Auch was so mancherorts an zutreffender übertriebener Hoffnung mit dieser Einführung des längeren gemeinsamen Unterrichts verbunden wird, was Standorte von Regionalen Schulen betrifft, sicherlich könnte der eine oder andere Standort dadurch aufrechterhalten werden. Andererseits würde es aber dazu führen, dass die Frage der Gymnasialstandorte erneut anders zu beurteilen ist als noch mit dem vorliegenden Gesetzentwurf. Wenn denn die parlamentarische Debatte das ermöglicht, da zu Entscheidungen zu kommen, die eben auch in die Zukunft gerichtet sind, dann würde ich das persönlich natürlich sehr begrüßen. Aber die gesetzlichen Regelungen dieses Schulgesetzes stehen in diesen Fragen Optionen offen.

Herr Renz hat hier deutlich gemacht die Verweigerungshaltung, was ich sehr bedauere.

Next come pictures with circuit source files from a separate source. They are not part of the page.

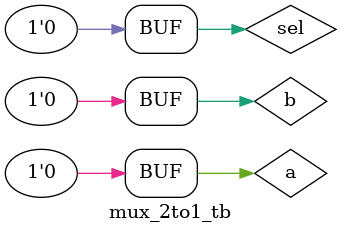
<source format=sv>
module mux_2to1_tb;

	logic a;
	logic b;
	logic sel;
	wire y;

	mux_2to1 L1(
	.A(a),
	.B(b),
	.sel(sel),
	.Y(y)
	);

	initial begin

	a=1'b0;
	b=1'b0;
	sel = 1'b0;
	#5;
	a = 1'b0;
	b =1'b1;
	sel = 1'b0;
	#5;
	a=1'b0;
	b=1'b1;
	sel = 1'b1;
	#5;
	a = 1'b0;
	b = 1'b1;
	sel = 1'b0;
	#5;
	a = 1'b0;
	b = 1'b0;
	sel = 1'b0;
	end

endmodule

</source>
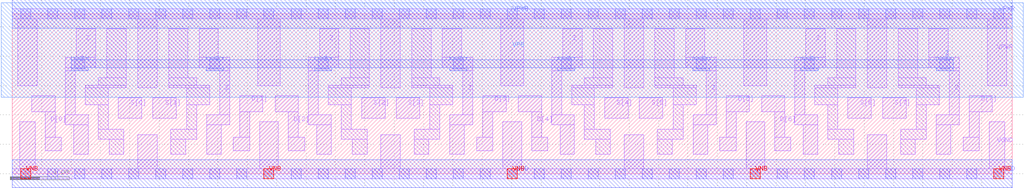
<source format=lef>
# Copyright 2020 The SkyWater PDK Authors
#
# Licensed under the Apache License, Version 2.0 (the "License");
# you may not use this file except in compliance with the License.
# You may obtain a copy of the License at
#
#     https://www.apache.org/licenses/LICENSE-2.0
#
# Unless required by applicable law or agreed to in writing, software
# distributed under the License is distributed on an "AS IS" BASIS,
# WITHOUT WARRANTIES OR CONDITIONS OF ANY KIND, either express or implied.
# See the License for the specific language governing permissions and
# limitations under the License.
#
# SPDX-License-Identifier: Apache-2.0

VERSION 5.7 ;
  NOWIREEXTENSIONATPIN ON ;
  DIVIDERCHAR "/" ;
  BUSBITCHARS "[]" ;
PROPERTYDEFINITIONS
  MACRO maskLayoutSubType STRING ;
  MACRO prCellType STRING ;
  MACRO originalViewName STRING ;
END PROPERTYDEFINITIONS
MACRO sky130_fd_sc_hdll__muxb8to1_1
  CLASS CORE ;
  FOREIGN sky130_fd_sc_hdll__muxb8to1_1 ;
  ORIGIN  0.000000  0.000000 ;
  SIZE  17.02000 BY  2.720000 ;
  SYMMETRY X Y R90 ;
  SITE unithd ;
  PIN D[0]
    ANTENNAGATEAREA  0.277500 ;
    DIRECTION INPUT ;
    USE SIGNAL ;
    PORT
      LAYER li1 ;
        RECT 0.335000 1.055000 0.730000 1.325000 ;
        RECT 0.560000 0.395000 0.835000 0.625000 ;
        RECT 0.560000 0.625000 0.730000 1.055000 ;
    END
  END D[0]
  PIN D[1]
    ANTENNAGATEAREA  0.277500 ;
    DIRECTION INPUT ;
    USE SIGNAL ;
    PORT
      LAYER li1 ;
        RECT 3.765000 0.395000 4.040000 0.625000 ;
        RECT 3.870000 0.625000 4.040000 1.055000 ;
        RECT 3.870000 1.055000 4.265000 1.325000 ;
    END
  END D[1]
  PIN D[2]
    ANTENNAGATEAREA  0.277500 ;
    DIRECTION INPUT ;
    USE SIGNAL ;
    PORT
      LAYER li1 ;
        RECT 4.475000 1.055000 4.870000 1.325000 ;
        RECT 4.700000 0.395000 4.975000 0.625000 ;
        RECT 4.700000 0.625000 4.870000 1.055000 ;
    END
  END D[2]
  PIN D[3]
    ANTENNAGATEAREA  0.277500 ;
    DIRECTION INPUT ;
    USE SIGNAL ;
    PORT
      LAYER li1 ;
        RECT 7.905000 0.395000 8.180000 0.625000 ;
        RECT 8.010000 0.625000 8.180000 1.055000 ;
        RECT 8.010000 1.055000 8.405000 1.325000 ;
    END
  END D[3]
  PIN D[4]
    ANTENNAGATEAREA  0.277500 ;
    DIRECTION INPUT ;
    USE SIGNAL ;
    PORT
      LAYER li1 ;
        RECT 8.615000 1.055000 9.010000 1.325000 ;
        RECT 8.840000 0.395000 9.115000 0.625000 ;
        RECT 8.840000 0.625000 9.010000 1.055000 ;
    END
  END D[4]
  PIN D[5]
    ANTENNAGATEAREA  0.277500 ;
    DIRECTION INPUT ;
    USE SIGNAL ;
    PORT
      LAYER li1 ;
        RECT 12.045000 0.395000 12.320000 0.625000 ;
        RECT 12.150000 0.625000 12.320000 1.055000 ;
        RECT 12.150000 1.055000 12.545000 1.325000 ;
    END
  END D[5]
  PIN D[6]
    ANTENNAGATEAREA  0.277500 ;
    DIRECTION INPUT ;
    USE SIGNAL ;
    PORT
      LAYER li1 ;
        RECT 12.755000 1.055000 13.150000 1.325000 ;
        RECT 12.980000 0.395000 13.255000 0.625000 ;
        RECT 12.980000 0.625000 13.150000 1.055000 ;
    END
  END D[6]
  PIN D[7]
    ANTENNAGATEAREA  0.277500 ;
    DIRECTION INPUT ;
    USE SIGNAL ;
    PORT
      LAYER li1 ;
        RECT 16.185000 0.395000 16.460000 0.625000 ;
        RECT 16.290000 0.625000 16.460000 1.055000 ;
        RECT 16.290000 1.055000 16.685000 1.325000 ;
    END
  END D[7]
  PIN S[0]
    ANTENNAGATEAREA  0.336000 ;
    DIRECTION INPUT ;
    USE SIGNAL ;
    PORT
      LAYER li1 ;
        RECT 1.805000 0.945000 2.205000 1.295000 ;
    END
  END S[0]
  PIN S[1]
    ANTENNAGATEAREA  0.336000 ;
    DIRECTION INPUT ;
    USE SIGNAL ;
    PORT
      LAYER li1 ;
        RECT 2.395000 0.945000 2.795000 1.295000 ;
    END
  END S[1]
  PIN S[2]
    ANTENNAGATEAREA  0.336000 ;
    DIRECTION INPUT ;
    USE SIGNAL ;
    PORT
      LAYER li1 ;
        RECT 5.945000 0.945000 6.345000 1.295000 ;
    END
  END S[2]
  PIN S[3]
    ANTENNAGATEAREA  0.336000 ;
    DIRECTION INPUT ;
    USE SIGNAL ;
    PORT
      LAYER li1 ;
        RECT 6.535000 0.945000 6.935000 1.295000 ;
    END
  END S[3]
  PIN S[4]
    ANTENNAGATEAREA  0.336000 ;
    DIRECTION INPUT ;
    USE SIGNAL ;
    PORT
      LAYER li1 ;
        RECT 10.085000 0.945000 10.485000 1.295000 ;
    END
  END S[4]
  PIN S[5]
    ANTENNAGATEAREA  0.336000 ;
    DIRECTION INPUT ;
    USE SIGNAL ;
    PORT
      LAYER li1 ;
        RECT 10.675000 0.945000 11.075000 1.295000 ;
    END
  END S[5]
  PIN S[6]
    ANTENNAGATEAREA  0.336000 ;
    DIRECTION INPUT ;
    USE SIGNAL ;
    PORT
      LAYER li1 ;
        RECT 14.225000 0.945000 14.625000 1.295000 ;
    END
  END S[6]
  PIN S[7]
    ANTENNAGATEAREA  0.336000 ;
    DIRECTION INPUT ;
    USE SIGNAL ;
    PORT
      LAYER li1 ;
        RECT 14.815000 0.945000 15.215000 1.295000 ;
    END
  END S[7]
  PIN VNB
    PORT
      LAYER pwell ;
        RECT 0.145000 -0.085000 0.315000 0.085000 ;
    END
    PORT
      LAYER pwell ;
        RECT 12.565000 -0.085000 12.735000 0.085000 ;
    END
    PORT
      LAYER pwell ;
        RECT 16.705000 -0.085000 16.875000 0.085000 ;
    END
    PORT
      LAYER pwell ;
        RECT 4.285000 -0.085000 4.455000 0.085000 ;
    END
    PORT
      LAYER pwell ;
        RECT 8.425000 -0.085000 8.595000 0.085000 ;
    END
  END VNB
  PIN VPB
    PORT
      LAYER nwell ;
        RECT -0.190000 1.305000 17.210000 2.910000 ;
    END
  END VPB
  PIN Z
    ANTENNADIFFAREA  2.852800 ;
    DIRECTION OUTPUT ;
    USE SIGNAL ;
    PORT
      LAYER li1 ;
        RECT 0.900000 0.835000 1.290000 1.005000 ;
        RECT 0.900000 1.005000 1.070000 1.755000 ;
        RECT 0.900000 1.755000 1.295000 1.805000 ;
        RECT 0.900000 1.805000 1.420000 1.985000 ;
        RECT 1.045000 0.330000 1.290000 0.835000 ;
        RECT 1.090000 1.985000 1.420000 2.465000 ;
      LAYER mcon ;
        RECT 1.065000 1.785000 1.235000 1.955000 ;
    END
    PORT
      LAYER li1 ;
        RECT 11.460000 1.805000 11.980000 1.985000 ;
        RECT 11.460000 1.985000 11.790000 2.465000 ;
        RECT 11.585000 1.755000 11.980000 1.805000 ;
        RECT 11.590000 0.330000 11.835000 0.835000 ;
        RECT 11.590000 0.835000 11.980000 1.005000 ;
        RECT 11.810000 1.005000 11.980000 1.755000 ;
      LAYER mcon ;
        RECT 11.645000 1.785000 11.815000 1.955000 ;
    END
    PORT
      LAYER li1 ;
        RECT 13.320000 0.835000 13.710000 1.005000 ;
        RECT 13.320000 1.005000 13.490000 1.755000 ;
        RECT 13.320000 1.755000 13.715000 1.805000 ;
        RECT 13.320000 1.805000 13.840000 1.985000 ;
        RECT 13.465000 0.330000 13.710000 0.835000 ;
        RECT 13.510000 1.985000 13.840000 2.465000 ;
      LAYER mcon ;
        RECT 13.485000 1.785000 13.655000 1.955000 ;
    END
    PORT
      LAYER li1 ;
        RECT 15.600000 1.805000 16.120000 1.985000 ;
        RECT 15.600000 1.985000 15.930000 2.465000 ;
        RECT 15.725000 1.755000 16.120000 1.805000 ;
        RECT 15.730000 0.330000 15.975000 0.835000 ;
        RECT 15.730000 0.835000 16.120000 1.005000 ;
        RECT 15.950000 1.005000 16.120000 1.755000 ;
      LAYER mcon ;
        RECT 15.785000 1.785000 15.955000 1.955000 ;
    END
    PORT
      LAYER li1 ;
        RECT 3.180000 1.805000 3.700000 1.985000 ;
        RECT 3.180000 1.985000 3.510000 2.465000 ;
        RECT 3.305000 1.755000 3.700000 1.805000 ;
        RECT 3.310000 0.330000 3.555000 0.835000 ;
        RECT 3.310000 0.835000 3.700000 1.005000 ;
        RECT 3.530000 1.005000 3.700000 1.755000 ;
      LAYER mcon ;
        RECT 3.365000 1.785000 3.535000 1.955000 ;
    END
    PORT
      LAYER li1 ;
        RECT 5.040000 0.835000 5.430000 1.005000 ;
        RECT 5.040000 1.005000 5.210000 1.755000 ;
        RECT 5.040000 1.755000 5.435000 1.805000 ;
        RECT 5.040000 1.805000 5.560000 1.985000 ;
        RECT 5.185000 0.330000 5.430000 0.835000 ;
        RECT 5.230000 1.985000 5.560000 2.465000 ;
      LAYER mcon ;
        RECT 5.205000 1.785000 5.375000 1.955000 ;
    END
    PORT
      LAYER li1 ;
        RECT 7.320000 1.805000 7.840000 1.985000 ;
        RECT 7.320000 1.985000 7.650000 2.465000 ;
        RECT 7.445000 1.755000 7.840000 1.805000 ;
        RECT 7.450000 0.330000 7.695000 0.835000 ;
        RECT 7.450000 0.835000 7.840000 1.005000 ;
        RECT 7.670000 1.005000 7.840000 1.755000 ;
      LAYER mcon ;
        RECT 7.505000 1.785000 7.675000 1.955000 ;
    END
    PORT
      LAYER li1 ;
        RECT 9.180000 0.835000 9.570000 1.005000 ;
        RECT 9.180000 1.005000 9.350000 1.755000 ;
        RECT 9.180000 1.755000 9.575000 1.805000 ;
        RECT 9.180000 1.805000 9.700000 1.985000 ;
        RECT 9.325000 0.330000 9.570000 0.835000 ;
        RECT 9.370000 1.985000 9.700000 2.465000 ;
      LAYER mcon ;
        RECT 9.345000 1.785000 9.515000 1.955000 ;
    END
    PORT
      LAYER met1 ;
        RECT  1.005000 1.755000  1.295000 1.800000 ;
        RECT  1.005000 1.800000 16.015000 1.940000 ;
        RECT  1.005000 1.940000  1.295000 1.985000 ;
        RECT  3.305000 1.755000  3.595000 1.800000 ;
        RECT  3.305000 1.940000  3.595000 1.985000 ;
        RECT  5.145000 1.755000  5.435000 1.800000 ;
        RECT  5.145000 1.940000  5.435000 1.985000 ;
        RECT  7.445000 1.755000  7.735000 1.800000 ;
        RECT  7.445000 1.940000  7.735000 1.985000 ;
        RECT  9.285000 1.755000  9.575000 1.800000 ;
        RECT  9.285000 1.940000  9.575000 1.985000 ;
        RECT 11.585000 1.755000 11.875000 1.800000 ;
        RECT 11.585000 1.940000 11.875000 1.985000 ;
        RECT 13.425000 1.755000 13.715000 1.800000 ;
        RECT 13.425000 1.940000 13.715000 1.985000 ;
        RECT 15.725000 1.755000 16.015000 1.800000 ;
        RECT 15.725000 1.940000 16.015000 1.985000 ;
    END
  END Z
  PIN VGND
    DIRECTION INOUT ;
    USE GROUND ;
    PORT
      LAYER li1 ;
        RECT  0.000000 -0.085000 17.020000 0.085000 ;
        RECT  0.130000  0.085000  0.390000 0.885000 ;
        RECT  2.135000  0.085000  2.465000 0.660000 ;
        RECT  4.210000  0.085000  4.530000 0.885000 ;
        RECT  6.275000  0.085000  6.605000 0.660000 ;
        RECT  8.350000  0.085000  8.670000 0.885000 ;
        RECT 10.415000  0.085000 10.745000 0.660000 ;
        RECT 12.490000  0.085000 12.810000 0.885000 ;
        RECT 14.555000  0.085000 14.885000 0.660000 ;
        RECT 16.630000  0.085000 16.890000 0.885000 ;
      LAYER mcon ;
        RECT  0.145000 -0.085000  0.315000 0.085000 ;
        RECT  0.605000 -0.085000  0.775000 0.085000 ;
        RECT  1.065000 -0.085000  1.235000 0.085000 ;
        RECT  1.525000 -0.085000  1.695000 0.085000 ;
        RECT  1.985000 -0.085000  2.155000 0.085000 ;
        RECT  2.445000 -0.085000  2.615000 0.085000 ;
        RECT  2.905000 -0.085000  3.075000 0.085000 ;
        RECT  3.365000 -0.085000  3.535000 0.085000 ;
        RECT  3.825000 -0.085000  3.995000 0.085000 ;
        RECT  4.285000 -0.085000  4.455000 0.085000 ;
        RECT  4.745000 -0.085000  4.915000 0.085000 ;
        RECT  5.205000 -0.085000  5.375000 0.085000 ;
        RECT  5.665000 -0.085000  5.835000 0.085000 ;
        RECT  6.125000 -0.085000  6.295000 0.085000 ;
        RECT  6.585000 -0.085000  6.755000 0.085000 ;
        RECT  7.045000 -0.085000  7.215000 0.085000 ;
        RECT  7.505000 -0.085000  7.675000 0.085000 ;
        RECT  7.965000 -0.085000  8.135000 0.085000 ;
        RECT  8.425000 -0.085000  8.595000 0.085000 ;
        RECT  8.885000 -0.085000  9.055000 0.085000 ;
        RECT  9.345000 -0.085000  9.515000 0.085000 ;
        RECT  9.805000 -0.085000  9.975000 0.085000 ;
        RECT 10.265000 -0.085000 10.435000 0.085000 ;
        RECT 10.725000 -0.085000 10.895000 0.085000 ;
        RECT 11.185000 -0.085000 11.355000 0.085000 ;
        RECT 11.645000 -0.085000 11.815000 0.085000 ;
        RECT 12.105000 -0.085000 12.275000 0.085000 ;
        RECT 12.565000 -0.085000 12.735000 0.085000 ;
        RECT 13.025000 -0.085000 13.195000 0.085000 ;
        RECT 13.485000 -0.085000 13.655000 0.085000 ;
        RECT 13.945000 -0.085000 14.115000 0.085000 ;
        RECT 14.405000 -0.085000 14.575000 0.085000 ;
        RECT 14.865000 -0.085000 15.035000 0.085000 ;
        RECT 15.325000 -0.085000 15.495000 0.085000 ;
        RECT 15.785000 -0.085000 15.955000 0.085000 ;
        RECT 16.245000 -0.085000 16.415000 0.085000 ;
        RECT 16.705000 -0.085000 16.875000 0.085000 ;
    END
    PORT
      LAYER met1 ;
        RECT 0.000000 -0.240000 17.020000 0.240000 ;
    END
  END VGND
  PIN VPWR
    DIRECTION INOUT ;
    USE POWER ;
    PORT
      LAYER li1 ;
        RECT  0.000000 2.635000 17.020000 2.805000 ;
        RECT  0.095000 1.495000  0.425000 2.635000 ;
        RECT  2.135000 1.465000  2.465000 2.635000 ;
        RECT  4.175000 1.495000  4.565000 2.635000 ;
        RECT  6.275000 1.465000  6.605000 2.635000 ;
        RECT  8.315000 1.495000  8.705000 2.635000 ;
        RECT 10.415000 1.465000 10.745000 2.635000 ;
        RECT 12.455000 1.495000 12.845000 2.635000 ;
        RECT 14.555000 1.465000 14.885000 2.635000 ;
        RECT 16.595000 1.495000 16.925000 2.635000 ;
      LAYER mcon ;
        RECT  0.145000 2.635000  0.315000 2.805000 ;
        RECT  0.605000 2.635000  0.775000 2.805000 ;
        RECT  1.065000 2.635000  1.235000 2.805000 ;
        RECT  1.525000 2.635000  1.695000 2.805000 ;
        RECT  1.985000 2.635000  2.155000 2.805000 ;
        RECT  2.445000 2.635000  2.615000 2.805000 ;
        RECT  2.905000 2.635000  3.075000 2.805000 ;
        RECT  3.365000 2.635000  3.535000 2.805000 ;
        RECT  3.825000 2.635000  3.995000 2.805000 ;
        RECT  4.285000 2.635000  4.455000 2.805000 ;
        RECT  4.745000 2.635000  4.915000 2.805000 ;
        RECT  5.205000 2.635000  5.375000 2.805000 ;
        RECT  5.665000 2.635000  5.835000 2.805000 ;
        RECT  6.125000 2.635000  6.295000 2.805000 ;
        RECT  6.585000 2.635000  6.755000 2.805000 ;
        RECT  7.045000 2.635000  7.215000 2.805000 ;
        RECT  7.505000 2.635000  7.675000 2.805000 ;
        RECT  7.965000 2.635000  8.135000 2.805000 ;
        RECT  8.425000 2.635000  8.595000 2.805000 ;
        RECT  8.885000 2.635000  9.055000 2.805000 ;
        RECT  9.345000 2.635000  9.515000 2.805000 ;
        RECT  9.805000 2.635000  9.975000 2.805000 ;
        RECT 10.265000 2.635000 10.435000 2.805000 ;
        RECT 10.725000 2.635000 10.895000 2.805000 ;
        RECT 11.185000 2.635000 11.355000 2.805000 ;
        RECT 11.645000 2.635000 11.815000 2.805000 ;
        RECT 12.105000 2.635000 12.275000 2.805000 ;
        RECT 12.565000 2.635000 12.735000 2.805000 ;
        RECT 13.025000 2.635000 13.195000 2.805000 ;
        RECT 13.485000 2.635000 13.655000 2.805000 ;
        RECT 13.945000 2.635000 14.115000 2.805000 ;
        RECT 14.405000 2.635000 14.575000 2.805000 ;
        RECT 14.865000 2.635000 15.035000 2.805000 ;
        RECT 15.325000 2.635000 15.495000 2.805000 ;
        RECT 15.785000 2.635000 15.955000 2.805000 ;
        RECT 16.245000 2.635000 16.415000 2.805000 ;
        RECT 16.705000 2.635000 16.875000 2.805000 ;
    END
    PORT
      LAYER met1 ;
        RECT 0.000000 2.480000 17.020000 2.960000 ;
    END
  END VPWR
  OBS
    LAYER li1 ;
      RECT  1.240000 1.175000  1.630000 1.465000 ;
      RECT  1.240000 1.465000  1.940000 1.505000 ;
      RECT  1.460000 0.585000  1.900000 0.755000 ;
      RECT  1.460000 0.755000  1.630000 1.175000 ;
      RECT  1.460000 1.505000  1.940000 1.635000 ;
      RECT  1.610000 1.635000  1.940000 2.465000 ;
      RECT  1.650000 0.330000  1.900000 0.585000 ;
      RECT  2.660000 1.465000  3.360000 1.505000 ;
      RECT  2.660000 1.505000  3.140000 1.635000 ;
      RECT  2.660000 1.635000  2.990000 2.465000 ;
      RECT  2.700000 0.330000  2.950000 0.585000 ;
      RECT  2.700000 0.585000  3.140000 0.755000 ;
      RECT  2.970000 0.755000  3.140000 1.175000 ;
      RECT  2.970000 1.175000  3.360000 1.465000 ;
      RECT  5.380000 1.175000  5.770000 1.465000 ;
      RECT  5.380000 1.465000  6.080000 1.505000 ;
      RECT  5.600000 0.585000  6.040000 0.755000 ;
      RECT  5.600000 0.755000  5.770000 1.175000 ;
      RECT  5.600000 1.505000  6.080000 1.635000 ;
      RECT  5.750000 1.635000  6.080000 2.465000 ;
      RECT  5.790000 0.330000  6.040000 0.585000 ;
      RECT  6.800000 1.465000  7.500000 1.505000 ;
      RECT  6.800000 1.505000  7.280000 1.635000 ;
      RECT  6.800000 1.635000  7.130000 2.465000 ;
      RECT  6.840000 0.330000  7.090000 0.585000 ;
      RECT  6.840000 0.585000  7.280000 0.755000 ;
      RECT  7.110000 0.755000  7.280000 1.175000 ;
      RECT  7.110000 1.175000  7.500000 1.465000 ;
      RECT  9.520000 1.175000  9.910000 1.465000 ;
      RECT  9.520000 1.465000 10.220000 1.505000 ;
      RECT  9.740000 0.585000 10.180000 0.755000 ;
      RECT  9.740000 0.755000  9.910000 1.175000 ;
      RECT  9.740000 1.505000 10.220000 1.635000 ;
      RECT  9.890000 1.635000 10.220000 2.465000 ;
      RECT  9.930000 0.330000 10.180000 0.585000 ;
      RECT 10.940000 1.465000 11.640000 1.505000 ;
      RECT 10.940000 1.505000 11.420000 1.635000 ;
      RECT 10.940000 1.635000 11.270000 2.465000 ;
      RECT 10.980000 0.330000 11.230000 0.585000 ;
      RECT 10.980000 0.585000 11.420000 0.755000 ;
      RECT 11.250000 0.755000 11.420000 1.175000 ;
      RECT 11.250000 1.175000 11.640000 1.465000 ;
      RECT 13.660000 1.175000 14.050000 1.465000 ;
      RECT 13.660000 1.465000 14.360000 1.505000 ;
      RECT 13.880000 0.585000 14.320000 0.755000 ;
      RECT 13.880000 0.755000 14.050000 1.175000 ;
      RECT 13.880000 1.505000 14.360000 1.635000 ;
      RECT 14.030000 1.635000 14.360000 2.465000 ;
      RECT 14.070000 0.330000 14.320000 0.585000 ;
      RECT 15.080000 1.465000 15.780000 1.505000 ;
      RECT 15.080000 1.505000 15.560000 1.635000 ;
      RECT 15.080000 1.635000 15.410000 2.465000 ;
      RECT 15.120000 0.330000 15.370000 0.585000 ;
      RECT 15.120000 0.585000 15.560000 0.755000 ;
      RECT 15.390000 0.755000 15.560000 1.175000 ;
      RECT 15.390000 1.175000 15.780000 1.465000 ;
  END
  PROPERTY maskLayoutSubType "abstract" ;
  PROPERTY prCellType "standard" ;
  PROPERTY originalViewName "layout" ;
END sky130_fd_sc_hdll__muxb8to1_1
END LIBRARY

</source>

In irgendeiner Zeitung, ich weiß jetzt nicht mehr so genau, welche es war, stand heute: „Die Politiker sollten sich besinnen, angesichts der Herausforderungen in diesem Bereich die parteipolitische Position...“

(Torsten Renz, CDU: Dann ziehen Sie doch Ihren Gesetzentwurf zurück. – Zuruf von Dr. Armin Jäger, CDU)

Herr Renz, ich werde diesen Gesetzentwurf natürlich nicht zurückziehen,

(Zuruf von Torsten Renz, CDU)

weil ich in der Verantwortung vor den Bürgerinnen und Bürgern dieses Landes stehe.

(Beifall bei Abgeordneten der SPD und einzelnen Abgeordneten der PDS – Heike Polzin, SPD: Im Gegensatz zur CDU! – Dr. Armin Jäger, CDU: Das ist verantwortungslos.)

Und da können Sie noch so viel dagegen sagen. Ich weiß immer noch nicht so genau, mit welchen Kriterien, mit welchen Planungsparametern Sie denn Ihre Positionen untersetzen wollen,

(Zuruf von Heike Polzin, SPD)

wie Sie die finanzielle Untersetzung realisieren wollen in diesem Landeshaushalt und wie Sie das, was Sie da vorhaben, überhaupt inhaltlich ausgestalten wollen.

(Zuruf von Dr. Armin Jäger, CDU)

Das ist bei Ihnen überhaupt noch nicht klar.

(Beifall bei Abgeordneten der SPD)

Neben der...

(Zuruf von Dr. Armin Jäger, CDU)

Ach, die Kürzung!

(Heike Polzin, SPD: Erklär ihm das mal!)

Also vielleicht darf ich Ihnen, da Sie ja nicht Mitglied des Bildungsausschusses sind und die zurückliegenden Debatten der letzten Monate über Unterrichtsversorgung,

Lehrerstellen, Haushaltsvorbereitung nicht mitgemacht haben, sagen, das ist der Vorwurf, den ich Ihnen mache, Herr Renz. Sie haben diese Debatten alle erlebt, alle mitvollzogen und auch nachvollziehen können,

(Dr. Armin Jäger, CDU: Ja gut. Schauen Sie mal, wir können ja lesen. – Heinz Müller, SPD: Ja, aber nachvollziehen konnte man das nicht.)

dass zum Beispiel, Herr Jäger, die Situation so ist, wenn wir kleine Schüler-Lehrer-Relationen haben, die der Realität des Haushaltes und der Finanzsituation des Landes nicht mehr entsprechen,...

(Eckhardt Rehberg, CDU: Wer hat denn Ausnahmeregelungen genehmigt? Das Kultusministerium!)

Na ja, sicher, Sie haben mich doch gefragt, welche haushaltspolitischen Konsequenzen das hat.

(Eckhardt Rehberg, CDU: Das ist doch eine Ohrfeige für das Kultus- ministerium, die Sie hier verteilen.)